Duckworth's purist approach to bistro food means that each meat plate comes
with more or less the same set of vegetables arranged around it, an approach
that can work if the vegetables have a bit of interest or variety. Our nights,
we got garlic mashed potatoes, carrot-parsnip purée, and a toss of
cabbage and caraway seeds. Alone, each was merely undersalted; taken together,
they gave us the feeling of being in a Gerber's test kitchen. The best dinner
we had -- a special of baby lamb chops ($16) -- perked itself up with a roasted
beet.
Those four little chops were broiled till the fat on the bone had a nice
crackly texture, and garnished with branches of rosemary. The spinach ravioli
($7) was fine, too, with spinach pasta encasing spinach filling, all in a cream
sauce that was almost a stew of green pepper, onion, and tomato. But the
vegetarian curry ($7), which offers a choice of three of six vegetables (we
chose chickpea, lentil-potato, and black bean) left us a little cold; even for
a mild curry, this was a lot less complex and satisfying than what you can get
for the same price at any number of little Indian places around town.
Two other dishes represented opposite ends of the menu's spectrum. The salmon
with mushroom cream sauce ($15) was the thing you'd order for your parents:
rich and competent, but nothing zesty. The duck with apricot and ginger ($15),
on the other hand, was way zesty: order this if you like ginger, or if
you want to see something weird done with duck. Fruit and duck is a classic
combination, and the apricot had a nice stewed taste; ginger and dinner,
though, sit uneasily together. Especially when it's this much ginger.

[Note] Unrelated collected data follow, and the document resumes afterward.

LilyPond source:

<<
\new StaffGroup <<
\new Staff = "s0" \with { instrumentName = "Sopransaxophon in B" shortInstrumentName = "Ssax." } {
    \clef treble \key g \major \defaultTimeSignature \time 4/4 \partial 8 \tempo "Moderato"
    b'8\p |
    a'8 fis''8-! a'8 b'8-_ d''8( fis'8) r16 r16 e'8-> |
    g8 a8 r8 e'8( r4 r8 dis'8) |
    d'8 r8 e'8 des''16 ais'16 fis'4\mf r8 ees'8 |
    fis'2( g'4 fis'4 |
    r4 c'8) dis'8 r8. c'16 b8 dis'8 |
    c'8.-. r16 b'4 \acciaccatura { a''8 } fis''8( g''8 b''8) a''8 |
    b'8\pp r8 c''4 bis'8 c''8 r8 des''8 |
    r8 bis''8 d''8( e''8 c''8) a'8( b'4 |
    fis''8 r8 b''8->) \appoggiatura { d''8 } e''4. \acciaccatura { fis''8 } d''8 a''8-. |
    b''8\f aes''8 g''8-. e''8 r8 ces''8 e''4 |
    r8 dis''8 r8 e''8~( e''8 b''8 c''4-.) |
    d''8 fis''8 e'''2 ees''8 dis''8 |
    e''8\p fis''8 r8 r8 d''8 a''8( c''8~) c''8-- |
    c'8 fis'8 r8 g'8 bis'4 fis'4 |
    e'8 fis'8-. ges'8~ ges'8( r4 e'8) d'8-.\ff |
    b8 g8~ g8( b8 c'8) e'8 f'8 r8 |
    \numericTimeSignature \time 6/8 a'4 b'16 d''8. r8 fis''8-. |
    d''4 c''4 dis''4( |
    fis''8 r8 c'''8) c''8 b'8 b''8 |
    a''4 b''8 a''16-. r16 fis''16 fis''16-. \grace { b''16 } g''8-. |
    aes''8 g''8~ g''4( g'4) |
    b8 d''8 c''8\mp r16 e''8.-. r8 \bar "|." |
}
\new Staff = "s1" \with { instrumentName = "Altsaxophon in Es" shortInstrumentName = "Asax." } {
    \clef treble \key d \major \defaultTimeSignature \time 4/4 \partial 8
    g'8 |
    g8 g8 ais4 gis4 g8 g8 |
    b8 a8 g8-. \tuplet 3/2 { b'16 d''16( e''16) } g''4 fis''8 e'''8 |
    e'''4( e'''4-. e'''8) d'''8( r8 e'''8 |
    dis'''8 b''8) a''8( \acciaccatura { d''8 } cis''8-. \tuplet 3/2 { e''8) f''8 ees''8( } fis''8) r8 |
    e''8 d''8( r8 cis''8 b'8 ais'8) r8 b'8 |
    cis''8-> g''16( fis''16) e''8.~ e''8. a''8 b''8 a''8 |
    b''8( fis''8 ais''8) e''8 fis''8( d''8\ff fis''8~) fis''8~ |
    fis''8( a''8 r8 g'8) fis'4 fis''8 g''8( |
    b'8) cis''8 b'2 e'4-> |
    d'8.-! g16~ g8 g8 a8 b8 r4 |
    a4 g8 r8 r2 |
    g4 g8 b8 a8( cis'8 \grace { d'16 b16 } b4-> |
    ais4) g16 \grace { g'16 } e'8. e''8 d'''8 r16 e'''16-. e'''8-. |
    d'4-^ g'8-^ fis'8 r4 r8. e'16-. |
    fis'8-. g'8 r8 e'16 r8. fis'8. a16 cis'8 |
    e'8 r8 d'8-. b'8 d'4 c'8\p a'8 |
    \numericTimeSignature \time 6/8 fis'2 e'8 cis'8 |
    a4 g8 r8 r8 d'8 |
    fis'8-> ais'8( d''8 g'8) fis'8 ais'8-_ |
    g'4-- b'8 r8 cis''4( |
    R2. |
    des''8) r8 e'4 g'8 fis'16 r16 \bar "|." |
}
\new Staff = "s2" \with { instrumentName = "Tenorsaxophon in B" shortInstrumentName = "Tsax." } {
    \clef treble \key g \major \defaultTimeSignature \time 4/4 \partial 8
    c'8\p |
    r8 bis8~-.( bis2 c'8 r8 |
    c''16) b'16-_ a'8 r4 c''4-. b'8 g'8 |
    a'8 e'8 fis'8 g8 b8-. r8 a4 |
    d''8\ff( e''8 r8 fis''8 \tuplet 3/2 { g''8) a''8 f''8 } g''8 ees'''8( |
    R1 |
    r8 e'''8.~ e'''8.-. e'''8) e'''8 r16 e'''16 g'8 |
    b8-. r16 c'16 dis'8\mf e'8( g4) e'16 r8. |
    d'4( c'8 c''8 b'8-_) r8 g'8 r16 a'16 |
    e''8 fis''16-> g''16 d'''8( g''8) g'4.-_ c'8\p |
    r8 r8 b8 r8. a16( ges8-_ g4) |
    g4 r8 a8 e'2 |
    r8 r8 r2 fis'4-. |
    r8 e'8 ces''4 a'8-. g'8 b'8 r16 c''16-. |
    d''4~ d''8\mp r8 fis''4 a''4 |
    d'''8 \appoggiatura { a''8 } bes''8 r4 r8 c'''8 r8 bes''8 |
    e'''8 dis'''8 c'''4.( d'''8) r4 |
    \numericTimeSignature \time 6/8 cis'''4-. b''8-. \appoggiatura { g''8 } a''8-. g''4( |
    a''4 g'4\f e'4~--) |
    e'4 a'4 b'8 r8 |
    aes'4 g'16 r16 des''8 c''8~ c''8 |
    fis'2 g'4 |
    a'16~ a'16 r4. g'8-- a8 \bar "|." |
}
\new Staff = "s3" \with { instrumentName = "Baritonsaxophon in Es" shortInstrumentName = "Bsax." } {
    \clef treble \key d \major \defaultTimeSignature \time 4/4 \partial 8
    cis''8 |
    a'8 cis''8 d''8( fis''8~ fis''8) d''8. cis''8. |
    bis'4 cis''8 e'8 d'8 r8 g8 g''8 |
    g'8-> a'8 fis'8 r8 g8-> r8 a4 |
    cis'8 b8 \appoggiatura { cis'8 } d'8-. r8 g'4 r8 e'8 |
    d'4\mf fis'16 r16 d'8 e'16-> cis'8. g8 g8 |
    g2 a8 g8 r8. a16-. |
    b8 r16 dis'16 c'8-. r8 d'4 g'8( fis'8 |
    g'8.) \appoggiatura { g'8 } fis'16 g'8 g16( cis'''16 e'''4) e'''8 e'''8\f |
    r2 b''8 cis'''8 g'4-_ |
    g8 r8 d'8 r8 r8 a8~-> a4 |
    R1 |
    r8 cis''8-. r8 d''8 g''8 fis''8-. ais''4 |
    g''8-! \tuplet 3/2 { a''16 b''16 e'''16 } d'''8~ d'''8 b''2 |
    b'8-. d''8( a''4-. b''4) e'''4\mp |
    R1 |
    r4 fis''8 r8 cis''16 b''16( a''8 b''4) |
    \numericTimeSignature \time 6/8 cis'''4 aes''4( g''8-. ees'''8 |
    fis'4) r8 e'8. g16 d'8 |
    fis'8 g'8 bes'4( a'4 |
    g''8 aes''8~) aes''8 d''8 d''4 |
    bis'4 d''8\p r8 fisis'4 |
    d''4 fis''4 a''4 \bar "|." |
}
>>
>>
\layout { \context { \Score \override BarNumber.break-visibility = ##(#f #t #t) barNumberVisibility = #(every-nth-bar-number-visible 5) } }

The dessert menu is long and consistent. The crêpes maison ($6), with
berries and thick almond cream, are a pleasant memory jog for those of us who
wondered what ever happened to restaurant crêpes. The berry sundae ($4),
a tall glass of vanilla ice cream with a choice of fresh berries, was as nice
as you'd expect -- the raspberries were particularly tart and appealing. The
surprise interesting choice was something called "Orange Blossom" ($4), a
"Thai-inspired" dessert consisting of a handful of peeled orange sections
floating in a goblet of water scented with anise and orange, served with a
light, crisp sugared biscuit.
The wine list at Duckworth is right in the middle of the usual range -- about
$5 to $8 -- and carries a few interesting choices, particularly among the
whites: a Rabbit Ridge viognier for $7, for example, and something called
Chappellet Old Vine Cuvée ($8), which was a Chablis-style California
wine with a lot of fruit in the nose. Like the restaurant itself, the wine list
will keep a lot of people happy without really challenging their palates.